Dem kann entgegengehalten werden, dass die
Araber eine arme Bevölkerung sind. Das stimmt, aber nicht alle Araber in Israel
sind arm, genauso, wie nicht alle Juden reich sind. Unter den orthodoxen Juden
gibt es sehr viel und himmelschreiende Armut. Araber und orthodoxe Juden bilden
die zwei ärmsten Bevölkerungsgruppen in Israel. Beide Bevölkerungsgruppen
weisen eine hohe Kinderzahl (bei den Arabern in den letzten Jahren Tendenz
sinkend) und eine unzulängliche Schulbildung auf. Wie überall gehören auch hier
alleinerziehende Eltern, meistens Mütter, zu den ärmsten Bevölkerungsschichten.

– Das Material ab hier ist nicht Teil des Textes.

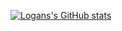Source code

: 
[![Logans's GitHub stats](https://github-readme-stats-ten-black-68.vercel.app/api?username=LoganNeel)](https://github.com/LoganNeel)
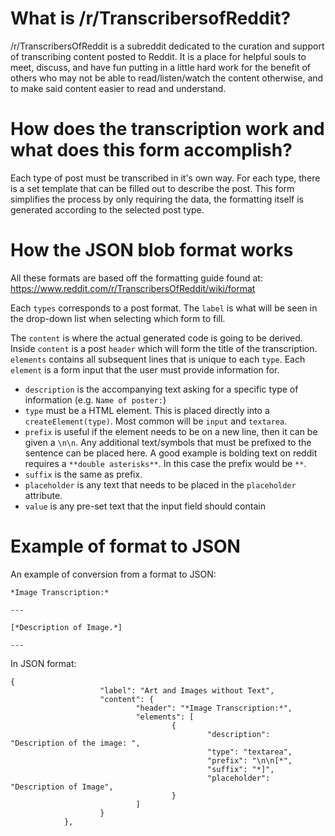 # What is /r/TranscribersofReddit?

/r/TranscribersOfReddit is a subreddit dedicated to the curation and support of transcribing content posted to Reddit. It is a place for helpful souls to meet, discuss, and have fun putting in a little hard work for the benefit of others who may not be able to read/listen/watch the content otherwise, and to make said content easier to read and understand.

# How does the transcription work and what does this form accomplish?

Each type of post must be transcribed in it's own way. For each type, there is a set template that can be filled out to describe the post. This form simplifies the process by only requiring the data, the formatting itself is generated according to the selected post type.

# How the JSON blob format works

All these formats are based off the formatting guide found at: https://www.reddit.com/r/TranscribersOfReddit/wiki/format

Each `types` corresponds to a post format. The `label` is what will be seen in the drop-down list when selecting which form to fill. 

The `content` is where the actual generated code is going to be derived. Inside `content` is a post `header` which will form the title of the transcription. `elements` contains all subsequent lines that is unique to each `type`. Each `element` is a form input that the user must provide information for.

- `description` is the accompanying text asking for a specific type of information (e.g. `Name of poster:`)
- `type` must be a HTML element. This is placed directly into a `createElement(type)`. Most common will be `input` and `textarea`.
- `prefix` is useful if the element needs to be on a new line, then it can be given a `\n\n`. Any additional text/symbols that must be prefixed to the sentence can be placed here. A good example is bolding text on reddit requires a `**double asterisks**`. In this case the prefix would be `**`.
- `suffix` is the same as prefix.
- `placeholder` is any text that needs to be placed in the `placeholder` attribute.
- `value` is any pre-set text that the input field should contain

# Example of format to JSON

An example of conversion from a format to JSON:

    *Image Transcription:*

    ---

    [*Description of Image.*]

    ---
    
In JSON format:
    
    {
                        "label": "Art and Images without Text",
                        "content": {
                                "header": "*Image Transcription:*",
                                "elements": [
                                        {
                                                "description": "Description of the image: ",
                                                "type": "textarea",
                                                "prefix": "\n\n[*",
                                                "suffix": "*]",
                                                "placeholder": "Description of Image",
                                        }       
                                ]       
                        }       
                },
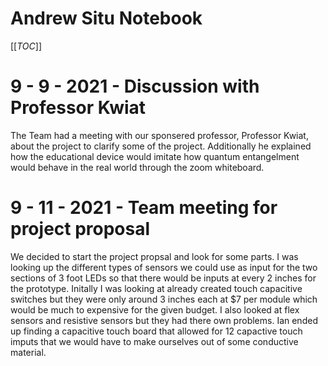 # Andrew Situ Notebook
[[_TOC_]]

# 9 - 9 - 2021 - Discussion with Professor Kwiat

The Team had a meeting with our sponsered professor, Professor Kwiat, about the project to clarify some of the project. Additionally he explained how the educational device would imitate how quantum entangelment would behave in the real world through the zoom whiteboard.

# 9 - 11 - 2021 - Team meeting for project proposal

We decided to start the project propsal and look for some parts. I was looking up the different types of sensors we could use as input for the two sections of 3 foot LEDs so that there would be inputs at every 2 inches for the prototype. Initally I was looking at already created touch capacitive switches but they were only around 3 inches each at $7 per module which would be much to expensive for the given budget. I also looked at flex sensors and resistive sensors but they had there own problems. Ian ended up finding a capacitive touch board that allowed for 12 capactive touch imputs that we would have to make ourselves out of some conductive material. 
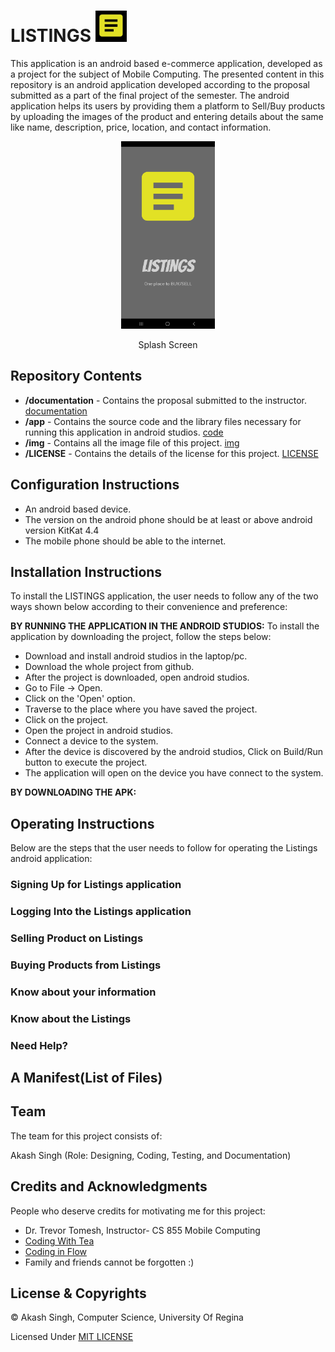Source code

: # **LISTINGS** <img src = "https://github.com/akashsingh11596/LISTINGS/blob/master/img/Project_Logo.JPG" width="50" height="50">

This application is an android based e-commerce application, developed as a project for the subject of Mobile Computing. The presented content in this repository is an android application developed according to the proposal submitted as a part of the final project of the semester.
The android application helps its users by providing them a platform to Sell/Buy products by uploading the images of the product and entering details about the same like name, description, price, location, and contact information.

<p align="center">
<img src = "https://github.com/akashsingh11596/LISTINGS/blob/master/img/Splash_Screen.jpg" width= "150" height="300" >
</p>
<p align="center"> Splash Screen </p>



## **Repository Contents**
* **/documentation** - Contains the proposal submitted to the instructor. [documentation](https://github.com/akashsingh11596/LISTINGS/tree/master/documentation)
* **/app** - Contains the source code and the library files necessary for running this application in android studios. [code](https://github.com/akashsingh11596/LISTINGS/tree/master/app/src/main)
* **/img** - Contains all the image file of this project. [img](https://github.com/akashsingh11596/LISTINGS/tree/master/img)
* **/LICENSE** - Contains the details of the license for this project. [LICENSE](https://github.com/akashsingh11596/LISTINGS/blob/master/LICENSE)



## **Configuration Instructions**
* An android based device.
* The version on the android phone should be at least or above android version KitKat 4.4
* The mobile phone should be able to the internet.

## **Installation Instructions**
To install the LISTINGS application, the user needs to follow any of the two ways shown below according to their convenience and preference:

**BY RUNNING THE APPLICATION IN THE ANDROID STUDIOS:**
To install the application by downloading the project, follow the steps below:
* Download and install android studios in the laptop/pc.
* Download the whole project from github.
* After the project is downloaded, open android studios.
* Go to File -> Open.
* Click on the 'Open' option.
* Traverse to the place where you have saved the project.
* Click on the project.
* Open the project in android studios.
* Connect a device to the system.
* After the device is discovered by the android studios, Click on Build/Run button to execute the project.
* The application will open on the device you have connect to the system.

**BY DOWNLOADING THE APK:**



## **Operating Instructions**

Below are the steps that the user needs to follow for operating the Listings android application:

### Signing Up for Listings application
### Logging Into the Listings application
### Selling Product on Listings
### Buying Products from Listings
### Know about your information
### Know about the Listings
### Need Help?


## **A Manifest(List of Files)**


## **Team**
The team for this project consists of:

Akash Singh (Role: Designing, Coding, Testing, and Documentation)

## **Credits and Acknowledgments**
People who deserve credits for motivating me for this project:
* Dr. Trevor Tomesh, Instructor- CS 855 Mobile Computing
* [Coding With Tea](https://youtu.be/G0aSK9JaGmE)
* [Coding in Flow](https://youtu.be/MfCiiTEwt3g)
* Family and friends cannot be forgotten :)


## **License & Copyrights**

© Akash Singh, Computer Science, University Of Regina

Licensed Under [MIT LICENSE](https://github.com/akashsingh11596/LISTINGS/blob/master/LICENSE)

Zudem hat Israel in den letzten 25 Jahren mehr als 1 Million Neueinwanderer
aufgenommen, hauptsächlich aus der ehemaligen Sowjetunion. Diese Menschen sind
zum grossen Teil gut ausgebildet, aber besonders ältere Menschen beherrschen
die Landessprache nicht und schlagen sich mit schlechtbezahlen Jobs mehr
schlecht als recht durch. Es gibt in Israel auch eine breite Mittelschicht, wie
überall in den industrialisierten Ländern, Menschen, die morgens früh aufstehen
und hart arbeiten, um sich und ihren Kindern ein gutes Leben zu ermöglichen –
ein Dach über dem Kopf, ein Auto, eine gute Bildung für die Kinder, ab und zu
mal eine Reise ins Ausland.
Quelle:
OECD, Gesellschaft auf einen Blick 2011, und Berechnungen durch die
Administration von Forschung und Planung.